Passief Bouwen
Passief bouwen in de ruime definitie is een gebouw maken met een zeer laag energieverbruik waar een aangenaam binnenklimaat wordt gerealiseerd met een minimum aan installaties.
In de praktijk betekent dit een zeer goede thermische isolatie en zeer goede lucht-kierdichting van het gebouw, terwijl men verzekerd is van een goed binnenklimaat door gebalanceerde ventilatie met hoge mate van warmteterugwinning.
Passief bouwen beperkt zich in de huidige bouwpraktijk nog voornamelijk tot woningbouw.
Daarbij worden concreet de volgende uitgangspunten gehanteerd:
- Compacte vorm (verkleinen oppervlak thermische schil)
Hoe kleiner het buitenoppervlak, hoe minder warmte er verloren kan gaan.
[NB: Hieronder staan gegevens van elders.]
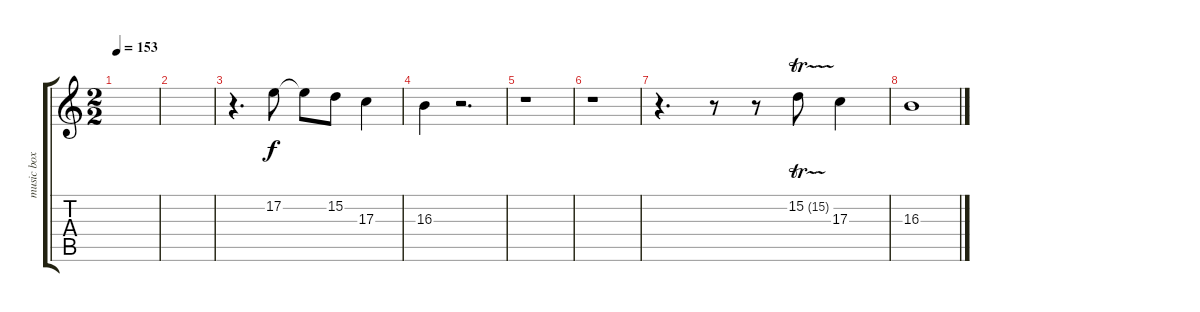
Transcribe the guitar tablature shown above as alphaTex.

\track ("music box" "music box") {instrument musicbox}
\staff {score tabs}
\tuning (E4 B3 G3 D3 A2 E2) {hide}
\ts (2 2)
\tempo 153
\clef g2
\ks c
|
|
r.4{d} 17.2.8 17.2{t}.8 15.2.8 17.3.4 |
16.3.4 r.2{d} |
r.1 |
r.1 |
r.4{d} r.8 r.8 15.2{tr (15 16)}.8 17.3.4 |
16.3.1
De ideale vorm zou een bol zijn maar dat is niet zo praktisch voor een woning. Kubusvormige woningen, bijvoorbeeld deels onder de grond. - Goede thermische isolatie (Rc > 7 W/m2•K)
- Passief gebruik van zonne-energie door zuid oriëntatie met zonweringvoorzieningen.
- Energie-efficiënte raambeglazing en kozijnen (U < 0,80 W/m2•K en ZTA van circa 50 procent)
Passieve huizen zijn over het algemeen voorzien van drievoudige beglazing met goede kierdichting van ramen en deuren. Ideaal zou zijn om bij de voordeur een tochtsluis te maken, hoe beter het huis geïsoleerd is, hoe belangrijker het is om die warmte niet te verliezen. - Gebouwschil luchtdichtheid (< 0,6 • woninginhoud per uur bij ΔP = 50 Pa)
- Hoog rendement warmteterugwinning uit afvoerlucht met luchtlucht warmtewisselaar (η > 80%)
De eisen voor passief bouwen zijn niet te realiseren zonder warmteterugwinning uit de ventilatielucht. - Passieve verwarming en koeling van verse lucht (optioneel via bijv.ondergrondse kanalen)
- Warmwatervoorziening met duurzame energiebronnen als zonnecollectoren of warmtepompen.
- Energie besparende (huishoudelijke) apparatuur.